Starting a Used Car Dealership – Picking a Location
When setting out to open a dealership, one of the biggest and most important decision to make is where to set up shop. This one decision can have enormous influence on the success or failure of your venture. Car dealerships have special considerations that other retail businesses do not have to worry about. Let’s take a look at some of the major things to consider when selecting a location for your dealership.
This by itself will severely limit where you can set up shop. Every city and state has different zoning laws. In some, a dealership can be in any commercially zoned space, in others it has to be zoned for retail, and furthermore, some need to be zoned specifically for car dealerships. If you’re working with a real estate agent, they should know the local laws for zoning and will be able to help you with it.
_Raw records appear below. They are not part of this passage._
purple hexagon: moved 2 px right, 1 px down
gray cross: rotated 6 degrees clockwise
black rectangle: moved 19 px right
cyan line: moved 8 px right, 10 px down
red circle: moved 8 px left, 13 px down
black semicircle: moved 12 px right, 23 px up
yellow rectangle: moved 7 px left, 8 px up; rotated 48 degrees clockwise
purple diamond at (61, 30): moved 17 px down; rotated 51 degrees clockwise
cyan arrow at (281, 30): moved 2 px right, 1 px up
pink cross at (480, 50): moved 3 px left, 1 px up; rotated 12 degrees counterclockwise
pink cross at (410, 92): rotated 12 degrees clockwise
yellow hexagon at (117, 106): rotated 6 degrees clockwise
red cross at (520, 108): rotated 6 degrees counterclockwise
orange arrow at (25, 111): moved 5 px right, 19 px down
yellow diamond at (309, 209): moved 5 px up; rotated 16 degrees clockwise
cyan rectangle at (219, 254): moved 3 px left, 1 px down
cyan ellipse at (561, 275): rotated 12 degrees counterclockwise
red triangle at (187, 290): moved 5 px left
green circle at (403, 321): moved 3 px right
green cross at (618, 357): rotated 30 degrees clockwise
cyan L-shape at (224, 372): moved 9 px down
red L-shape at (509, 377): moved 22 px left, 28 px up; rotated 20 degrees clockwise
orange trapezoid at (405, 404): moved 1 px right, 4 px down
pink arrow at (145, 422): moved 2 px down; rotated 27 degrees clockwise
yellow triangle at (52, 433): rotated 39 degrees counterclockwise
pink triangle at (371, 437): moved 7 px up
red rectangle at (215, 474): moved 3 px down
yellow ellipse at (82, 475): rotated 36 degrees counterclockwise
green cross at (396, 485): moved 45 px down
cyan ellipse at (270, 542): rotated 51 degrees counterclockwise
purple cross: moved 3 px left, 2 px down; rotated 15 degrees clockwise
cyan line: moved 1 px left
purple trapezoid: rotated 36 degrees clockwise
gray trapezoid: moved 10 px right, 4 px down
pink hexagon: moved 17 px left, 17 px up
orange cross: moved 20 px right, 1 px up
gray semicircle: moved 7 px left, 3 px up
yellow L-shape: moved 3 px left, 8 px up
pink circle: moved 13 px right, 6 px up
If you’re doing it on your own, check with your local planning office, they should be able to at least point you in the right direction for zoning requirements in your city.
Unlike most retail businesses, car dealerships need space, and lots of it. A dealership is not something that can be tucked away in a strip mall. A Dealership needs a good sized front lot where the cars for sale can be prominently seen, an office and possibly a showroom, and a back lot where cars can be received and prepped. It’s good to consider how many cars you want on your lot at a time. Having a smaller lot full of cars can look better than a large lot with only a few cars. Just be sure not to overcrowd your lot. Customers should be able to comfortably open doors to look inside a car. It also should not be a puzzle game to pull a car out for a test drive. Make sure, too, that there is plenty of room for customer parking.
Office and Showroom
Consider, along with the size of your lot, the size of your office and/or showroom. For a small dealership with only 1 or 2 employees that sells only 3 or 4 cheaper cars a month, a trailer is probably fine. A trailer would not be a good fit, however, if you specialized in high end luxury cars. A used luxury dealership would be better fit to a large office, probably with a showroom. Most dealerships probably fall somewhere in between those two extremes. Maybe a lot with 1 or 2 small offices and maybe enough showroom space for 1 or 2 cars. Only you can decide what will work for you. Buy what you can afford and what will work for your business. Just keep this in mind, if you start small and grow, it can be a major expense to move and moving can even cause losing a customer base, so think about the future when you choose your location.
Proximity to Your Customer Base
Picking a location is going to have a lot to do with what type of cars you want to sell. If you are setting up a buy here pay here lot with cars under $10,000, an upscale neighborhood with a lot of BMWs and Porsches driving around is probably not for you. For such a lot, a lower to middle class neighborhood is probably the right location. Of course the opposite of that is true as well. If you are selling high end luxury cars, you probably want to be in a more established neighborhood. Think about the price of cars you’re selling and how you’re selling them and match the area for your dealership to that. Look at what kinds of cars are in the neighborhood you’re thinking about setting up shop in. Do those match the cars you want to sell?
Proximity to Other Dealers
This one can be a double edged sword. How close should you be to other dealers? There’s no right or wrong answer to this question. In some areas, where there are specific zoning laws for dealerships, you want have a choice but to be in close proximity to other dealers. In places where zoning is a little more laxed, you may or may not be wise to set-up shop near other dealerships. Many cities have areas where there are a lot of dealerships in one spot. While competition is more fierce in these areas, most customers recognize these areas and come to them when they are looking for a car. Being out on your own away from other dealers, you have less competition, but it may not receive as much traffic as a designated “autoplex”.
Consider both how easy it will be to pull into and out of your dealership and how much street traffic it will get. As far as ease of access, avoid one-way streets and divided roads. You want travelers in both directions to be able to be able to pull in quickly and easy without having to u turn or follow a maze of one-way streets. As silly as it is, those kinds of things can be enough for someone to drive past your dealership and go to another one. Think about how busy the street is for your dealership. Busier streets cost more, but you will have far more visibility and thus more walk up and drive-by traffic. Also consider how close you are to public transit. Many people buying a car may not currently have a car at all. It’s good to consider being close to a bus or other mass transit stop, especially for a dealership with lower end cars.
Safety and Lighting
Finally, research the crime rates in the area you are looking to set up shop in. Don’t set up in high crime areas, cars on a lot are easy targets for both vandalism and robbery. Consider how close you are to police and fire stations. If a call came in, how quick could emergency services be to your location? Also when shopping for a location, pick one that is well-lit. Installing lighting on your location after purchase can be an expensive and difficult operation. Many people don’t do their car shopping until after they’re off work, and it can often be dark outside when that happens. You want customers to be able to see your cars in a bright, well-lit location. Good lighting also deters crime.
Make sure you know what kind of lot you want, how you plan on selling cars, and who you want to sell to. Write down a list of requirements before you go out looking for your lot. Call a real estate agent and find yourself a lot. It’s one of the first things you’ll need, and in many states your location is required before you can get your dealers license.